[Provided information]

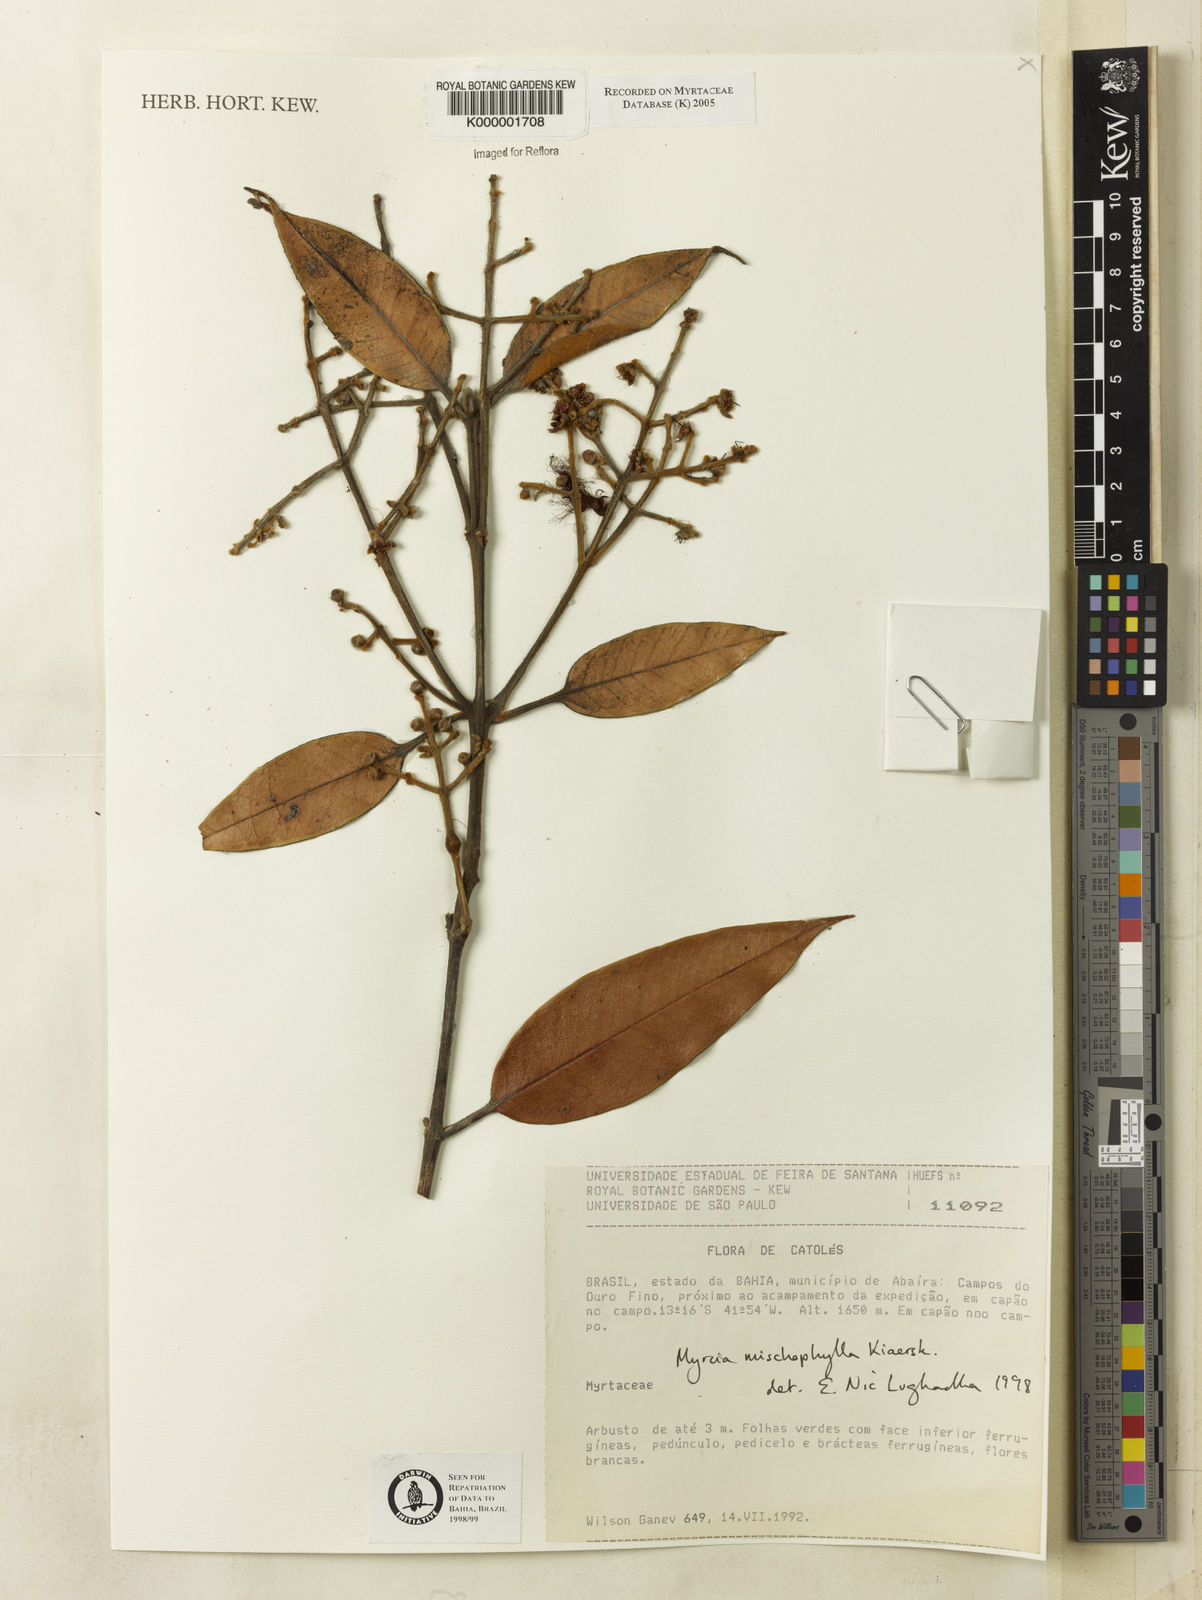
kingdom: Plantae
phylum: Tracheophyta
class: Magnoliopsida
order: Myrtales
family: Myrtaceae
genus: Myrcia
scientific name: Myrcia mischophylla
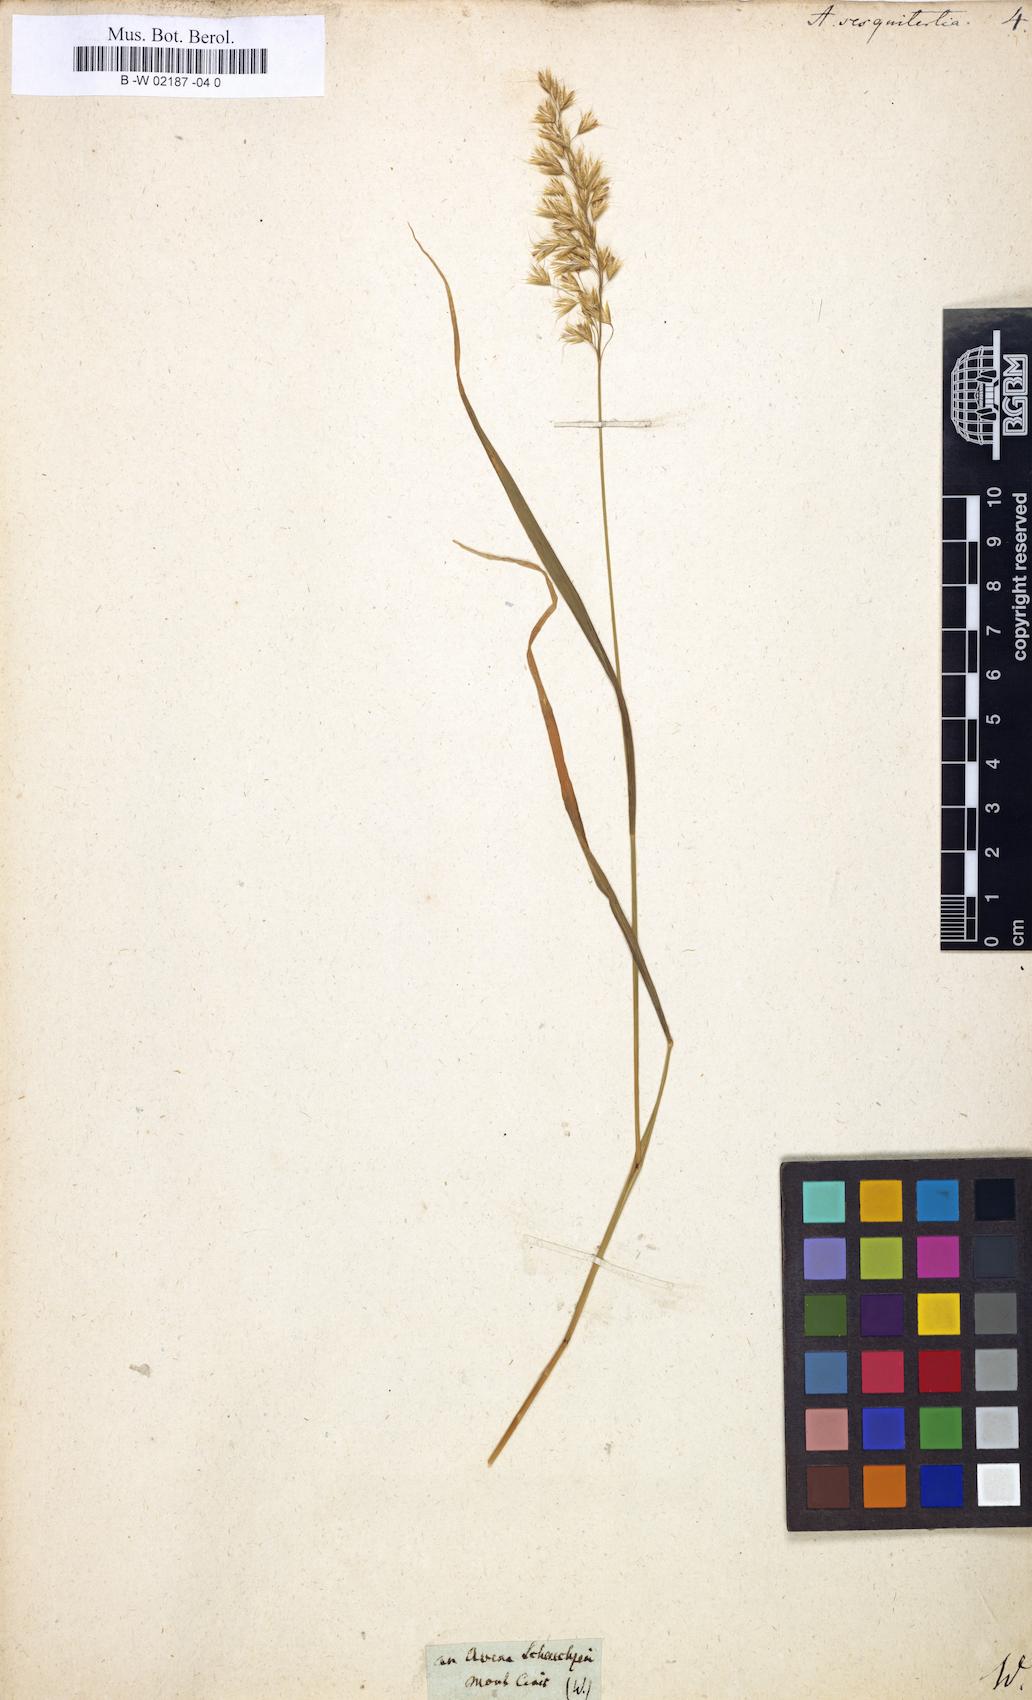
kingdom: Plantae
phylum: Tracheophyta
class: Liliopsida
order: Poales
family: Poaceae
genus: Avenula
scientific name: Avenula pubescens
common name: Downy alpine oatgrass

==

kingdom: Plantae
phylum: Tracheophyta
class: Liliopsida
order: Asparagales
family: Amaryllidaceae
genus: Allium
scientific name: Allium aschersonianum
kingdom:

[What is asked] Copy out the material starting at the line that contains "genus: Myrcia" and ending at the line that contains "common name: Downy alpine oatgrass", swapping "scientific name" for "binomial name" and keeping everything else the same. Leave the pictures out.

[Task response]
genus: Myrcia
binomial name: Myrcia mischophylla
kingdom: Plantae
phylum: Tracheophyta
class: Liliopsida
order: Poales
family: Poaceae
genus: Avenula
binomial name: Avenula pubescens
common name: Downy alpine oatgrass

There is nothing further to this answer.